Die Geschichten Betroffener zeigen dir, dass es selbst bei einer intensiven Glücksspielsucht immer einen sicheren Ausweg gibt. Du kannst in solch einer Selbsthilfegruppe immer mit vollem Verständnis für deine Lage rechnen und musst dich auch nicht schämen. Viele Online Casinos sind außerdem in der Regel mit Selbstsperren ausgestattet, die du zur Prävention, aber auch zur Bewältigung deiner Spielprobleme nutzen solltest. Sperre dich damit zum Beispiel für einige Monate aus dem jeweiligen Portal aus oder gib dir selbst eine Einzahlungssperre. Genauso hilft es, wenn du deine Kreditkarte sperrst oder auflöst – oder wenn du Glücksspiel-Apps von deinem Smartphone und Computer löschst. Typische Anzeichen sind der Kontrollverlust über das Spielverhalten und ständige gedankliche Beschäftigung mit dem Glücksspiel.
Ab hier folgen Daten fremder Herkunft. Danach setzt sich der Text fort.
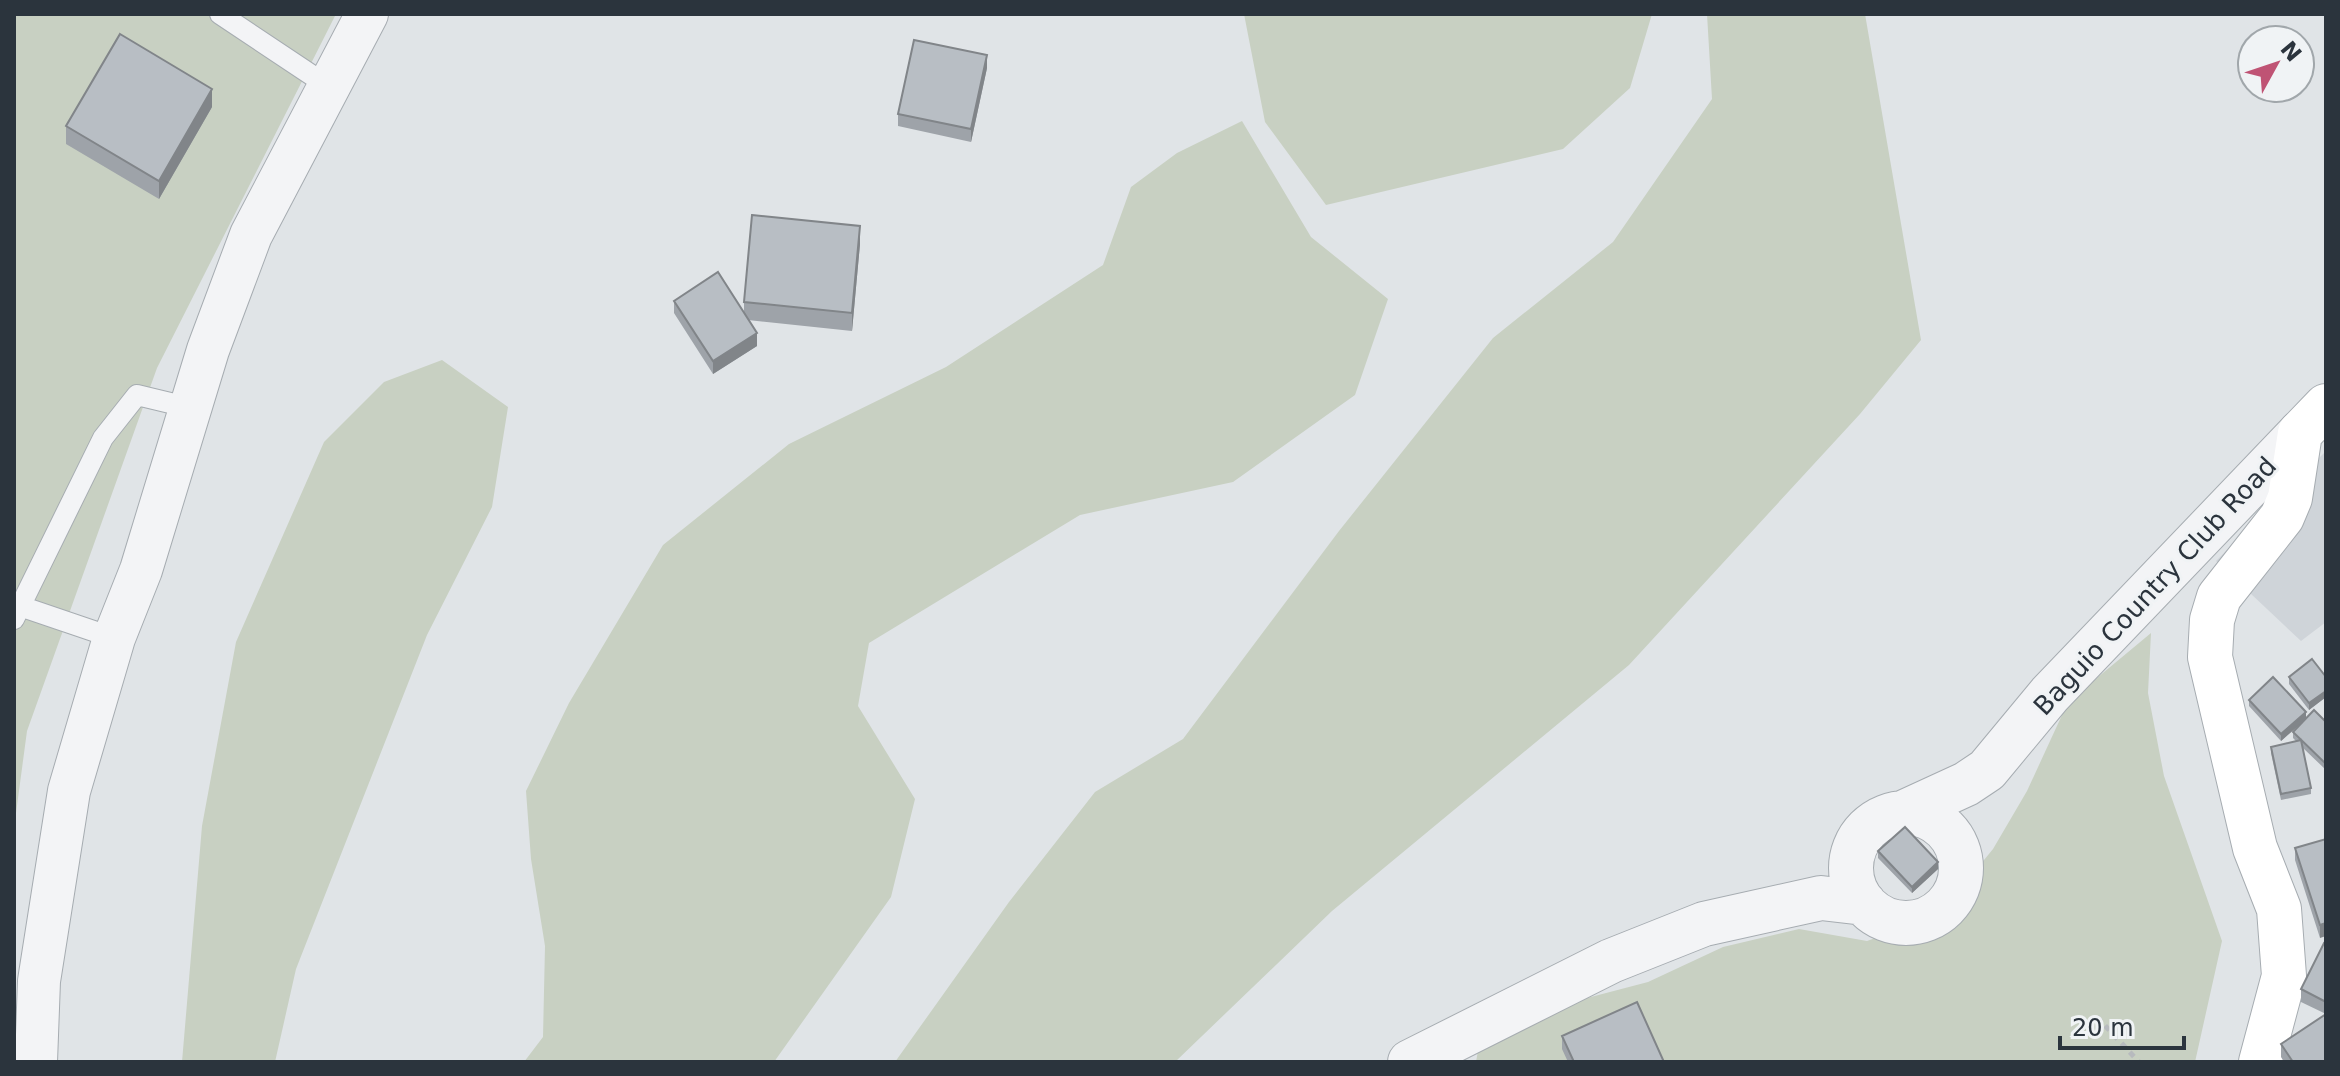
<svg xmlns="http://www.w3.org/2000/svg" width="2340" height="1076" font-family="'DejaVu Sans',sans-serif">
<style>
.built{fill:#cfd4d9}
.green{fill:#c8d0c2}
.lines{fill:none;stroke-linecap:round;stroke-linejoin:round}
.service-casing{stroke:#a6acb1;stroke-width:22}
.minor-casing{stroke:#a6acb1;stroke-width:44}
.tertiary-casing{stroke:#a6acb1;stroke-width:46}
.secondary-casing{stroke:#a6acb1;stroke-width:46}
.path{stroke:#b7babe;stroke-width:5;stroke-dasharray:6 6;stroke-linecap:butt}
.service{stroke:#f3f4f6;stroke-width:20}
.minor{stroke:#f3f4f6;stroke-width:42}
.tertiary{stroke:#f3f4f6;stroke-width:44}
.secondary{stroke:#fff;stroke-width:44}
.wall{fill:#9ea3a9}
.shaded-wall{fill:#818589}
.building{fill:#b8bec4;stroke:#818589;stroke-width:2}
.labels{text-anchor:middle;stroke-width:6;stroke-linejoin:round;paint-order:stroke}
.street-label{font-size:26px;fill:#2b343d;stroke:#f0f3f5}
</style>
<rect width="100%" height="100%" fill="#e0e4e7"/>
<path class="built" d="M2326 451V622L2301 641 2216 561Z"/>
<path class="green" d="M14 14H336L157 368 27 731 14 828Z
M1244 14H1652L1630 88 1563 149 1326 205 1265 122Z
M1707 14H1865L1921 340 1860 414 1629 665 1332 911 1175 1062H895L1009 902 1095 792 1183 739 1339 531 1493 338 1613 242 1712 99Z
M1242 121 1311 237 1388 299 1355 395 1233 482 1080 515 869 643 858 706 915 799 891 897 774 1062H524L543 1037 545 946 531 859 526 791 569 703 663 545 789 444 946 367 1103 265 1131 187 1177 153Z
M442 360 508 407 492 507 427 635 296 969 275 1062H182L202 826 236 642 324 442 384 382Z
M2151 633 2148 693 2164 776 2222 941 2195 1062H1476L1479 1045 1568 1003 1648 982 1723 947 1799 929 1867 941 1939 915 1993 849 2027 791 2068 702Z"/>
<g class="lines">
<defs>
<path id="service" d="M220 14 328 86
M14 604 114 638
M14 619 103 438 137 395 191 408"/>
<path id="minor" d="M36 1062 39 981 69 791 114 638 141 570 208 350 251 235 367 14"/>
<path id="tertiary" d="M1905 812 1966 784 1987 770 2050 694 2300 433
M1851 868a55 55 0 1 1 110 0a55 55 0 1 1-110 0Z
M1410 1062 1611 961 1704 924 1821 898 1864 903"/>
<path id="secondary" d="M2261 1062 2284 976 2279 909 2255 848 2210 657 2212 620 2219 597 2282 517 2290 498 2300 433 2326 406"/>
</defs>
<use href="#service" class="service-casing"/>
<use href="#minor" class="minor-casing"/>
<use href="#tertiary" class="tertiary-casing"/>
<use href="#secondary" class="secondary-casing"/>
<path class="path" d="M2097 1017 2139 1062"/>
<use href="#service" class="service"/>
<use href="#minor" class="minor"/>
<use href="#tertiary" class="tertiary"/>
<use href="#secondary" class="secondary"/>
</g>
<path class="wall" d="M987 68 971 142 898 126V114Z
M212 107 159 199 66 144V126Z
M860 244 852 331 748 320 757 346 713 374 674 313V301L744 313V302Z
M2289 677H2326V697L2309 710 2289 684Z
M2249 700 2306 719 2281 741 2249 706Z
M2326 722V770L2303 748 2311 788V794L2281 800 2271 753V747L2296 741 2293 738V732Z
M2326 839 2320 938 2295 860V848Z
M1878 851 1938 869 1912 893 1878 858Z
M2326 944V1062H2284L2281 1057V1044L2326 1014 2301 1002V989Z
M1562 1036 1664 1062H1568L1562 1049Z"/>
<path class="shaded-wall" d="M987 55V68L971 142V129Z
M212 89V107L159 199V181Z
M860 226V244L852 331V313Z
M757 333V346L713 374V361Z
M2326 691V697L2309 710V703Z
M2306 712V719L2281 741V734Z
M1938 862V869L1912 893V887Z
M2326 923V936L2320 938V925Z"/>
<path class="building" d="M120 34 212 89 159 181 66 126Z
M914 40 987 55 971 129 898 114Z
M752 215 860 226 852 313 744 302Z
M718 272 757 333 713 361 674 301Z
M2312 659 2326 677V691L2309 703 2289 677Z
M2273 677 2306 712 2281 734 2249 700Z
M2314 710 2326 722V764L2293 732Z
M2301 740 2311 788 2281 794 2271 747Z
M1905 827 1938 862 1912 887 1878 851Z
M2326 839V923L2320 925 2295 848Z
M2324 943 2326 944V1002L2301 989Z
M1637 1002 1664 1062H1574L1562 1036Z
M2326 1014V1062H2293L2281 1044Z"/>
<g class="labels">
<g class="street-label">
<text transform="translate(2155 586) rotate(-47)" y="9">Baguio Country Club Road</text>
</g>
</g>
<rect width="2340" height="1076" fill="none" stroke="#2b343d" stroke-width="32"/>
<g transform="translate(2276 64) rotate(50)"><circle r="38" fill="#f0f3f5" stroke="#a1a7ab" stroke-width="2"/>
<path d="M0-6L14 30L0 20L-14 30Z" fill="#bf5374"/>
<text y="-12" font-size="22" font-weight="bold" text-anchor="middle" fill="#2b343d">N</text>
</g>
<path d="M2060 1036v12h124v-12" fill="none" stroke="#2b343d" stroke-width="4"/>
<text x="2072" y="1036" font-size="24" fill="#2b343d" stroke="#f0f3f5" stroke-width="6" paint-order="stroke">20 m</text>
</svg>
Verhaltenssucht und Abhängigkeitserkrankung
Besonders Online-Glücksspiele, vor allem über mobile Endgeräte, gewinnen zunehmend an Bedeutung. Diese Entwicklung wird durch den technologischen Fortschritt und die weite Verbreitung von Glücksspiel-Apps zusätzlich begünstigt. In Deutschland ergab die repräsentative PAGE-Studie, dass rund 1 % der Bevölkerung im Laufe ihres bisherigen Lebens ein problematisches Glücksspielverhalten entwickelt hat. Epidemiologische Befunde zeigen dabei eine deutlich höhere Betroffenheit von Männern, was sich auch in der Beratungs- und Behandlungspraxis widerspiegelt.
Schamgefühle sind normal, aber denke daran, dass Therapeuten darauf spezialisiert sind, dir ohne Vorurteile oder Bewertung zu helfen. Wir möchten dir vermitteln, dass es keine Schande ist, Hilfe bei einem Therapeuten zu suchen, wenn du unter Glücksspielsucht leidest. In vielen Städten Deutschlands, Österreichs und der Schweiz gibt es spezielle Fachstellen für Betroffene und deren Angehörige. Wenn du abstinent bleiben möchtest, solltest du dich von den klassischen Triggern einer Glücksspielsucht fernhalten. Für Casino-Spieler zählen dazu blinkende Spielautomaten oder elegant gekleidete Personen an Spieltischen.
Wenn sich das Spielen vor allem auf das Wetten fokussiert, ist von einer Wettsucht die Rede. Beratungsstellen stellen häufig die erste Anlaufstelle für Hilfesuchende dar. Informiere dich über Suchtberatungsstellen in deiner Nähe, um Beratung, Hilfe und Unterstützung bei der Bekämpfung der Spielsucht zu erhalten. Die naheliegendste Auswirkung von Glücksspielsucht ist der zunehmende finanzielle Verlust, der langfristig zur Verschuldung führen kann. Die Abhängigkeit von Computerspielen und Spielen auf dem Smartphone fällt nicht unter den Begriff der Glücksspielsucht, wenn dabei nicht um einen materiellen Einsatz gespielt wird.